Tuesday, July 3, 2012

Signature Indecision

I don't know why or where it comes from, but a good part of my life has been dedicated to finding signature stuff.  A signature drink, signature scent, signature style.  I've always enjoyed the idea of being known for something and there's a super fun control freak in me who craves the specicifity and routine that a signature provides.

Actually finding my signature items has not gone as well as I'd hoped.  Turns out it's really hard to commit to just one thing and having a signature seriously limits one's ability to try new things. 

During college, I was bound and determined to find my signature drink.  It would be my drink, the drink I would always order, and it would so mine that if I was away from the table or had yet to arrive, everyone would know what to order me without my having to say a word.  That's how signature drinks work.  Given its importance, the drink had to meet certain criteria: 1) it had to be timeless - signatures last a lifetime so they must be as appropriate at 80 as they are at 21; 2) it had to be delicious - I have to drink it forever so I better enjoy it; 3) it had to be universal - signatures have to travel so it had to be something I could order anywhere and something that would be acceptable if fine dining or at a dive bar. 

In my college years, my drink of choice was a kamikaze.  I went a lot of miles on the kamikaze.  But ultimately, I do not want to be an 80 year old ordering a kamikaze so it had to go.  You have to put a lot of thought into these things.  I switched for a while to the similar but more adult-sounding vodka sour.  There's still a soft spot in my heart for the vodka sour. 

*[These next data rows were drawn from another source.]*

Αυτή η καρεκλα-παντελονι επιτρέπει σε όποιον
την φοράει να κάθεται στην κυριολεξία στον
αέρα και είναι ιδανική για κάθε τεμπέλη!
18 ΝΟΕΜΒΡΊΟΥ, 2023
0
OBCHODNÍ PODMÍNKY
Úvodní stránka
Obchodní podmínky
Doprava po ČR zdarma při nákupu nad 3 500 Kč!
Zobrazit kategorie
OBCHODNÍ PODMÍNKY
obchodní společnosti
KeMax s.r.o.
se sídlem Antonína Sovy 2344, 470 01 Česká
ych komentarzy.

The quest ultimately ended after a fateful night out with my cousin Laura at a dive bar where we knew the bartender and the drinks were free.  Not one to squander an opportunity, Laura and I vowed to find my signature drink that night.  Who would have guessed that mixing a dirty martini with an Alabama Slammer with a gin & tonic with a margarita with a Long Island iced tea, so on and so forth, would end badly?  Even more disturbing, why did I ever think an Alabama Slammer might be my signature drink?  We gave up after I wanted to leave, but first decided I needed to lie down and in the entrance with half my body inside and half my body outside the bar seemed like the best place to do that.  My indecision over whether to be in or out was symbolic of my inability to commit to a drink, despite hours of effort. 

Since then, I order what I feel like depending on where I am and the situation, which is no way to operate.  Joe and I were recently out to dinner and the waitress came to take our drink order while I was in the bathroom.  Joe didn't order me anything because he "didn't know what to get me."  I know.  Dagger to the heart.

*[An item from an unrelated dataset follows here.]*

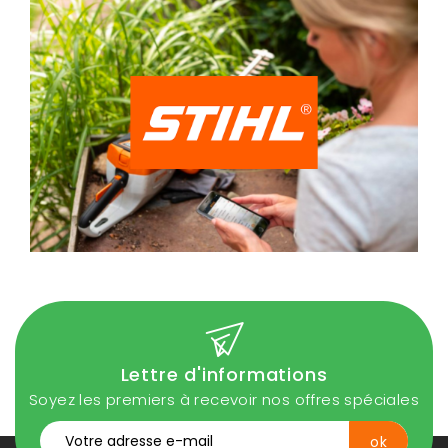
Lettre d'informations
Soyez les premiers à recevoir nos offres spéciales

My quest for a signature scent has gone equally poorly.  You know how you can catch a whiff of a certain scent or someone's perfume and it can instantly bring you back to a certain time or remind you of a certain person?  I have this idea that I want my children to have that.  A scent that they always associate with me and with their childhood.  And if after I'm dead it brings them to tears, then that's just a nice bonus.  This is where someone should assure me that I'm totally normal.

For a while it was Chanel No. 5 because I felt like it should be Chanel No. 5 because it's just timeless and fantastic, but turns out I'm not necessarily in a Chanel No. 5 place every day.  For a while it was Bulgari's au the vert, which I still love.  Currently it's Juliette Has a Gun Not a Perfume, which is not a perfume at all apparently but a fragrance made from a single element.  So now I'm all sorts of confused. 

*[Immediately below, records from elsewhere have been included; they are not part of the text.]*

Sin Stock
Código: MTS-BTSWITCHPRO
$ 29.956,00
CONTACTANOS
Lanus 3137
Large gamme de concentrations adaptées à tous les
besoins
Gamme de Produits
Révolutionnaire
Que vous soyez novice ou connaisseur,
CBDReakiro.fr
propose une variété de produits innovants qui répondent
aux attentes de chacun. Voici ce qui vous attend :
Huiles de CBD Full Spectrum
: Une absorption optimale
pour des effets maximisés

And a signature style?  Forget it.  Unless yoga pants and a T-shirt counts? 

I'm beginning to think it's silly to settle on anything in your 20s.  Maybe signatures are for your 30s, when you're more settled and know yourself better.  I don't know.  I could really go for a vodka sour right now though.

3 comments:

chickster said...

Whatever happened to those Gap perfumes like "Dream" or "Cloud"? One of those should totally be your signature scent!

Christina said...

I did rock some Dream pretty hardcore back in the day.

LWhits said...

I still have an old bottle of dream that gets used about twice a year! And this post has me laughing with tears in my eyes.